DIRECTIONS —
This task calls for copying every line in the data below that contains the word "audience".
____________
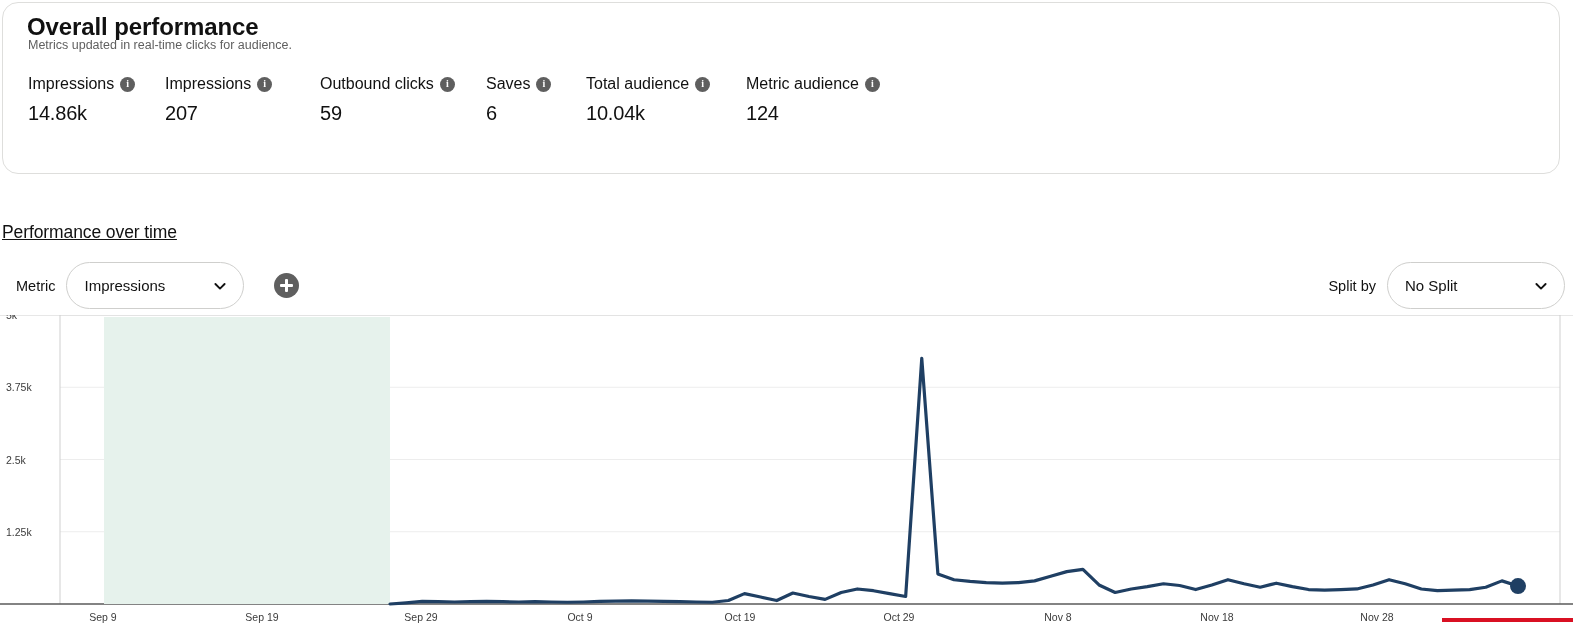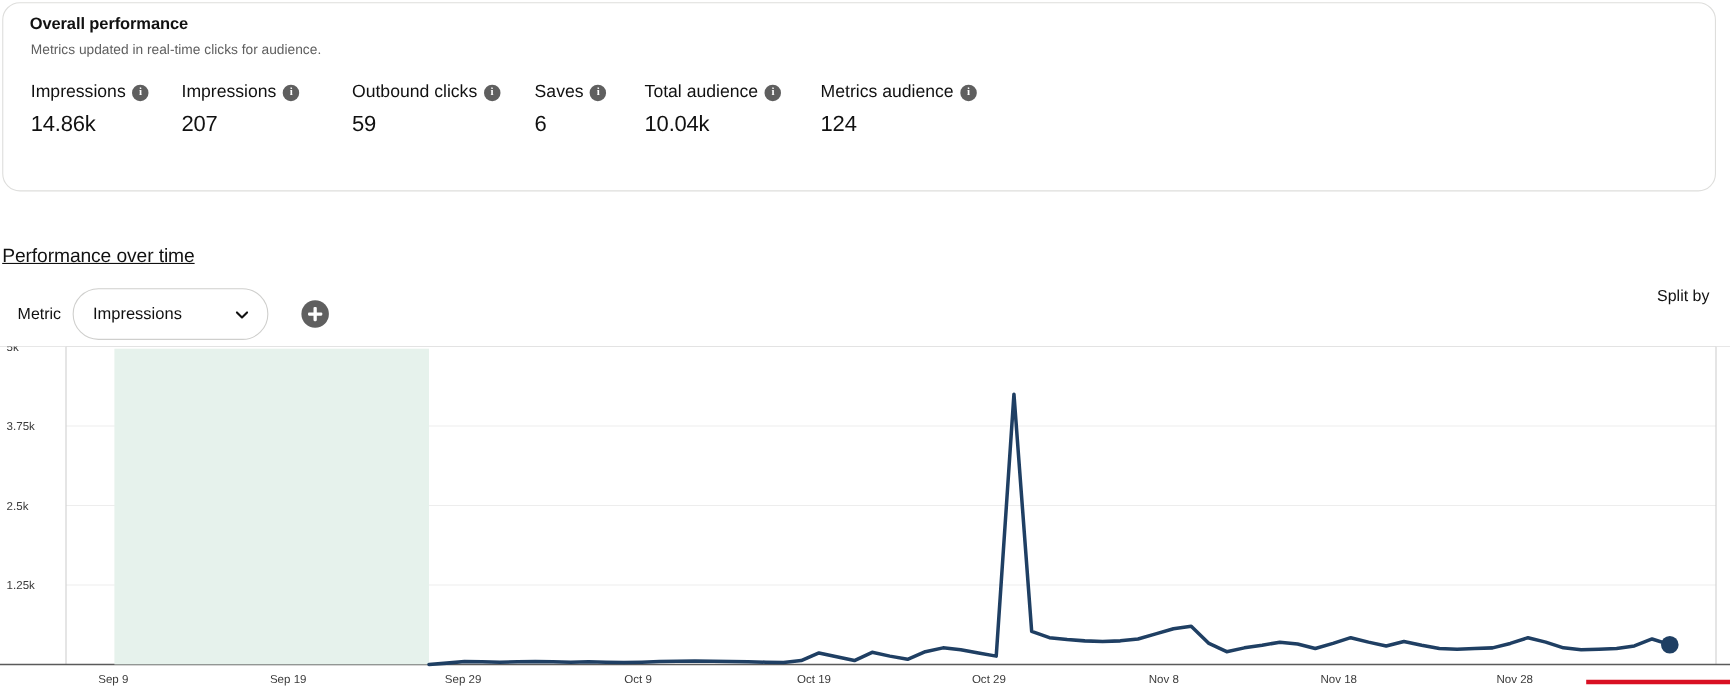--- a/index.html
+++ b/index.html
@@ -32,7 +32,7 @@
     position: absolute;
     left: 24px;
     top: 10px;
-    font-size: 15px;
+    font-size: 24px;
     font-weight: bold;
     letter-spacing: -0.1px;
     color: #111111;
____________
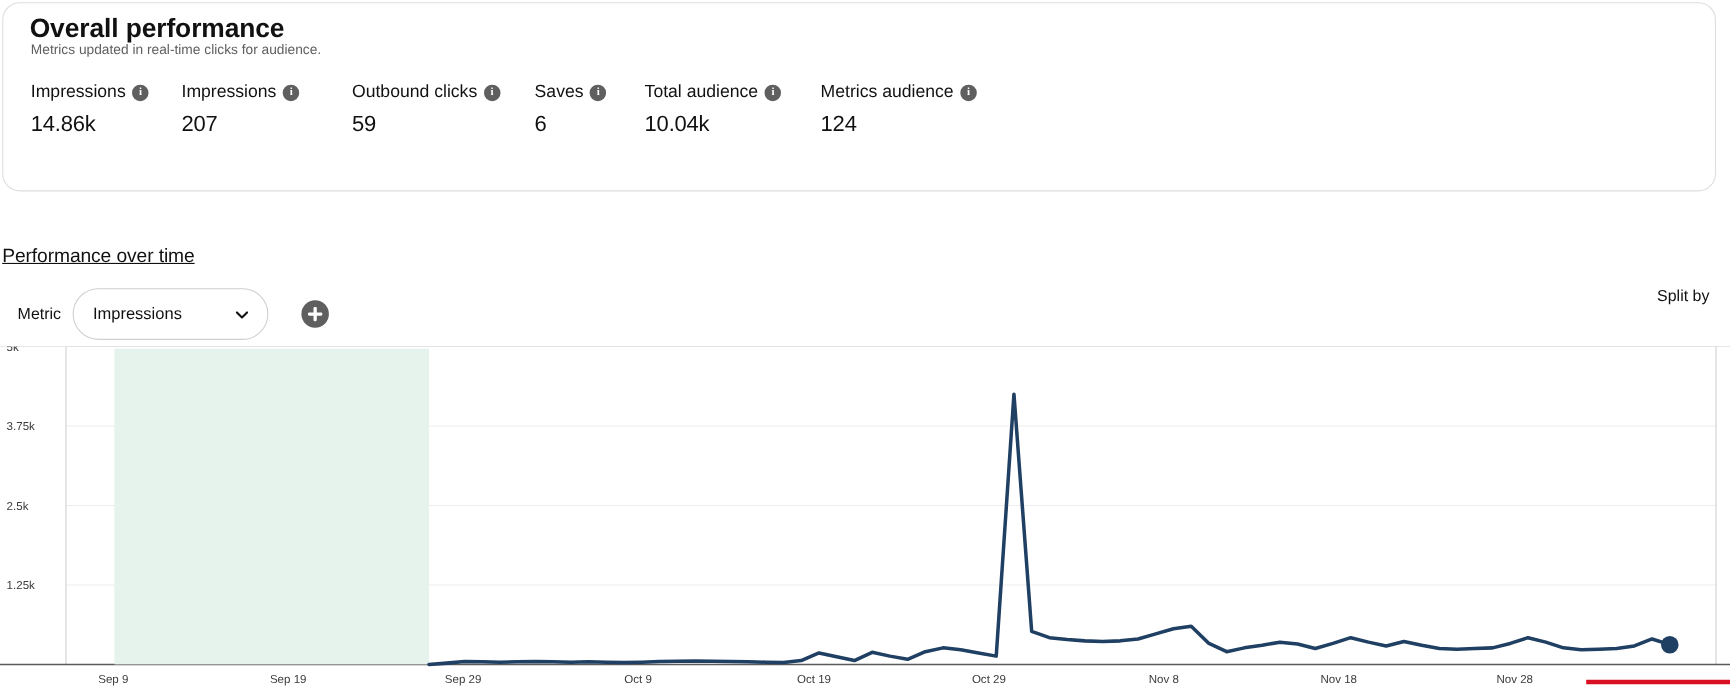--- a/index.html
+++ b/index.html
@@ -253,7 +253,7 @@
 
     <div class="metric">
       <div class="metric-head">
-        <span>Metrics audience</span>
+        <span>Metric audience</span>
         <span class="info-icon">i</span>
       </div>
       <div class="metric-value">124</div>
____________
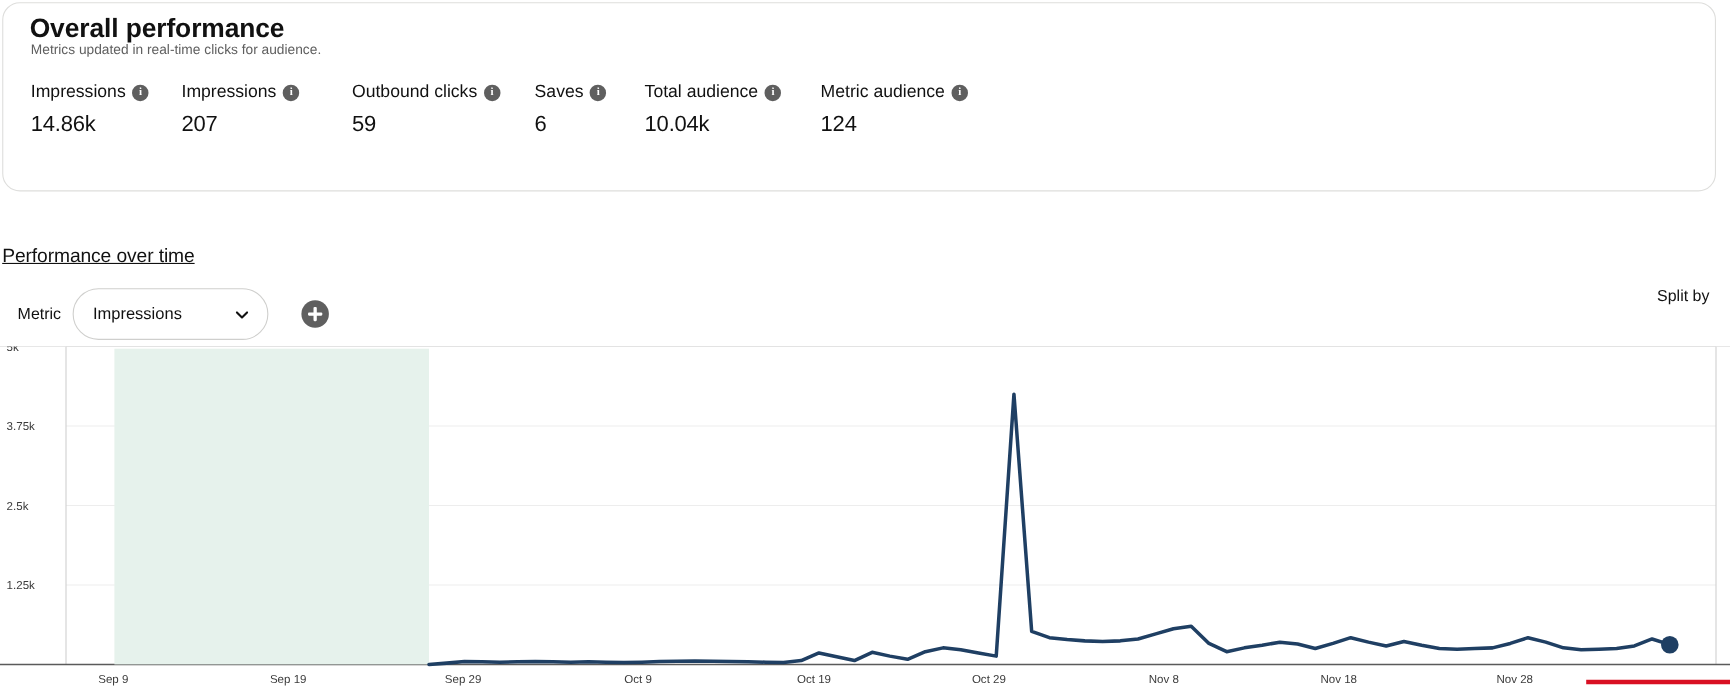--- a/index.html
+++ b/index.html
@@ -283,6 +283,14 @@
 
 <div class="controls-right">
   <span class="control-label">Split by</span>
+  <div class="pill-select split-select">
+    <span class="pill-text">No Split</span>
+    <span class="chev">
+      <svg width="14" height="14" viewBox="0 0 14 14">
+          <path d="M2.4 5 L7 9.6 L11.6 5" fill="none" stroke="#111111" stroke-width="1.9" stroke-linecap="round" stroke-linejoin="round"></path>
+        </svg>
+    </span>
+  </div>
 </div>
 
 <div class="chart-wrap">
____________
RESPONSE AREA —
-        <span>Metrics audience</span>
+        <span>Metric audience</span>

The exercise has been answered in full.